Risks and counterarguments
- Cyclical auto demand: BorgWarner’s revenue is sensitive to vehicle production cycles. A macro slowdown or weaker-than-expected vehicle sales would pressure revenues and margins and could quickly rerate multiples lower.
- EV transition execution risk: While exposure to power electronics is a plus, competition in the EV supply chain is fierce. Execution missteps, under-investment or lost design wins could blunt the expected margin uplift.
- Commodity and input cost volatility: Raw material or semiconductor cost swings can hit margins; if pricing cannot be passed through, profitability suffers.
- Valuation sensitivity to EPS improvements: The P/E appears elevated relative to historical industrial levels; if EPS does not improve (or further deteriorates), multiple contraction is possible even if cash flow remains positive.
- Short interest and liquidity: Short activity has been non-trivial at times. While days-to-cover are moderate, short squeezes or increased selling pressure could amplify volatility.
Counterargument: a rational bear could point to the P/E near mid-30s and say the market already prices in a strong recovery or durable margin gains. If EPS disappoints or the shift to EV components is slower than expected, the stock could fall back toward cyclical lows. That is why the stop is essential and why I prefer a measured allocation rather than a full conviction buy.

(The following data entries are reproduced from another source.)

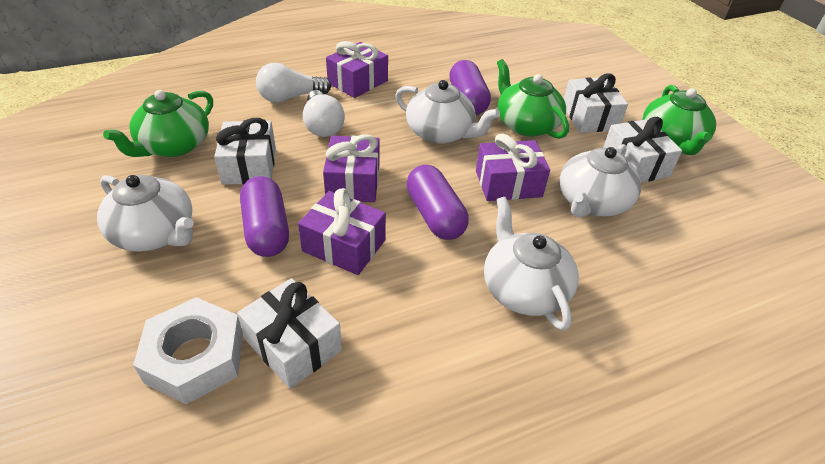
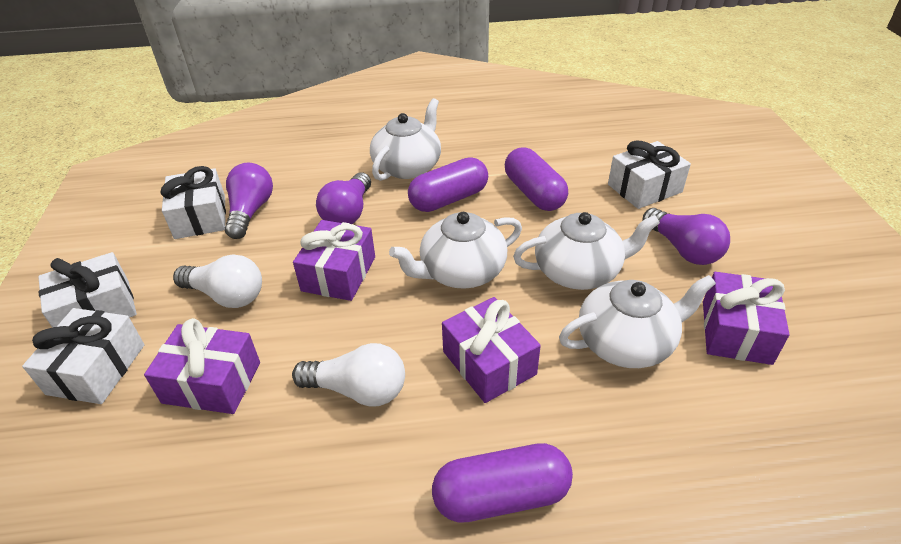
green teapot: 3 -> 0
purple light bulb: 0 -> 3
white nut: 1 -> 0

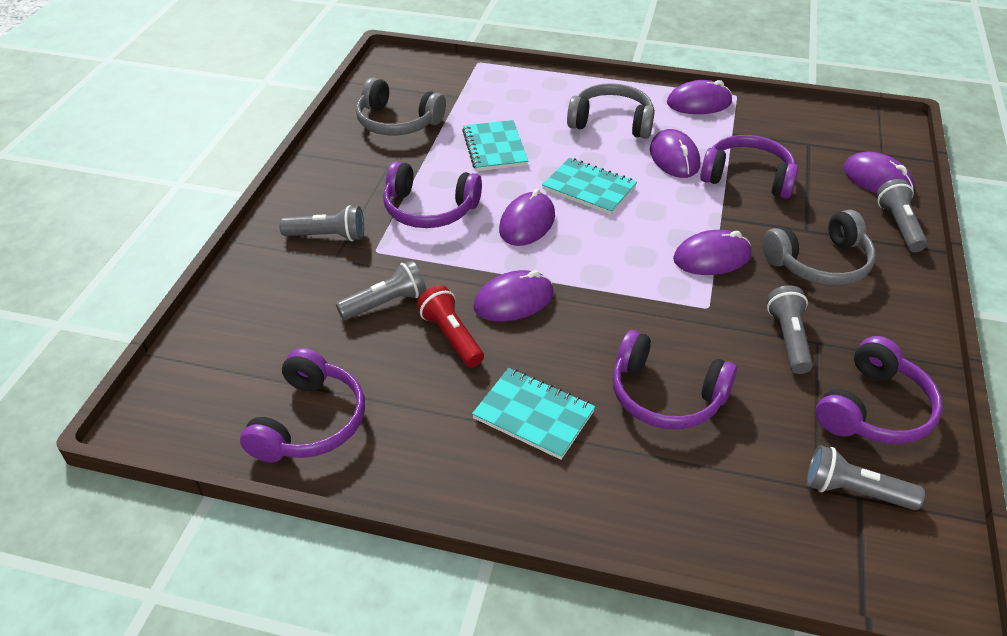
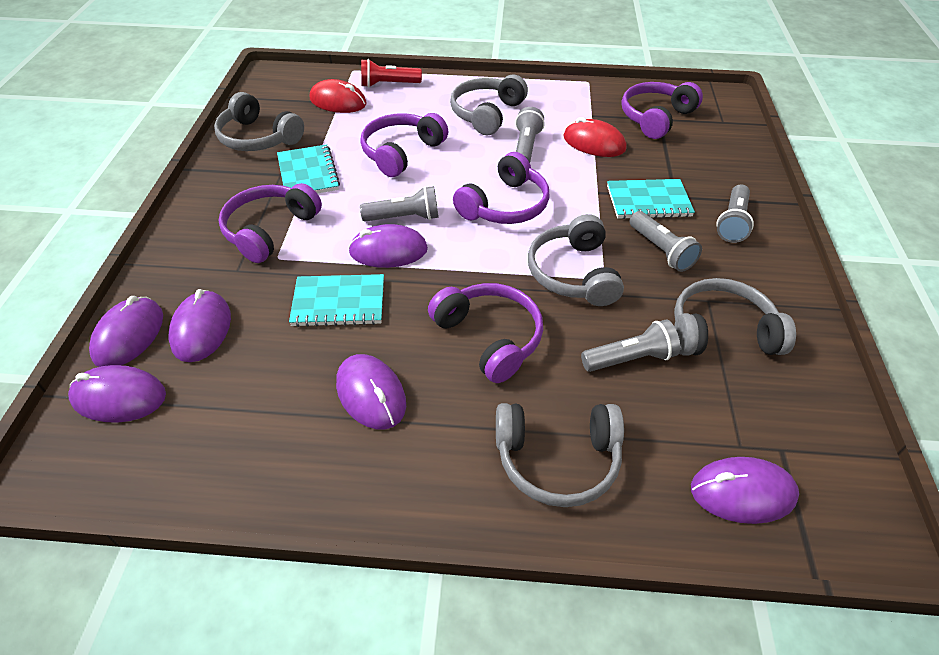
grey headphones: 3 -> 5
red mouse: 0 -> 2

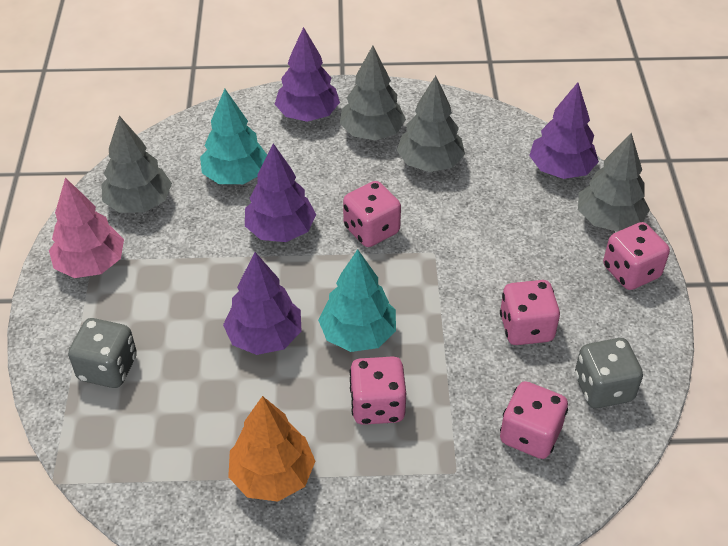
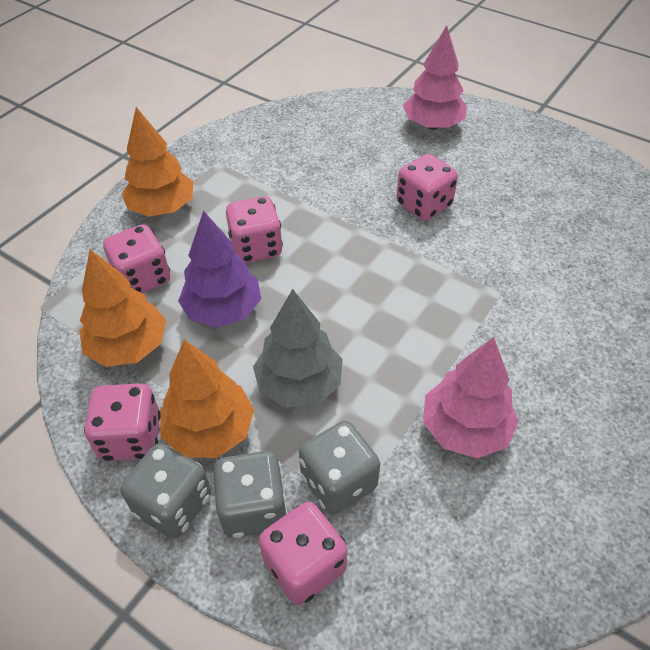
grey dice: 2 -> 3
grey tree: 4 -> 1
orange tree: 1 -> 3
pink tree: 1 -> 2
purple tree: 4 -> 1
turquoise tree: 2 -> 0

Conclusion - balance of probabilities
BorgWarner presents a balanced buy setup: the shares are not as cheap as they were at last year’s lows, but valuation metrics anchored by free cash flow and EV/EBITDA still offer an attractive entry point for a disciplined long. The trade hinges on two execution facts: management sustaining FCF generation and converting product mix toward higher-dollar EV powertrain components. If those happen, 52-week-high territory and beyond are reachable. If they don’t, the $57 stop cuts risk quickly.
What would change my mind? I would downgrade the trade if we see a quarter of negative organic revenue growth combined with further margin compression, or if net debt unexpectedly spikes, which would weaken the FCF/valuation story. Conversely, consistent double-digit EBITDA growth driven by EV powertrain wins or an unexpected capital return program would move me to a stronger buy and larger position size.
Trade summary: Enter $64.00, stop $57.00, target $78.00 (primary) / $88.00 (secondary). Horizon: mid term (45 trading days) for primary target, long term (180 trading days) for extended upside. Risk level: medium.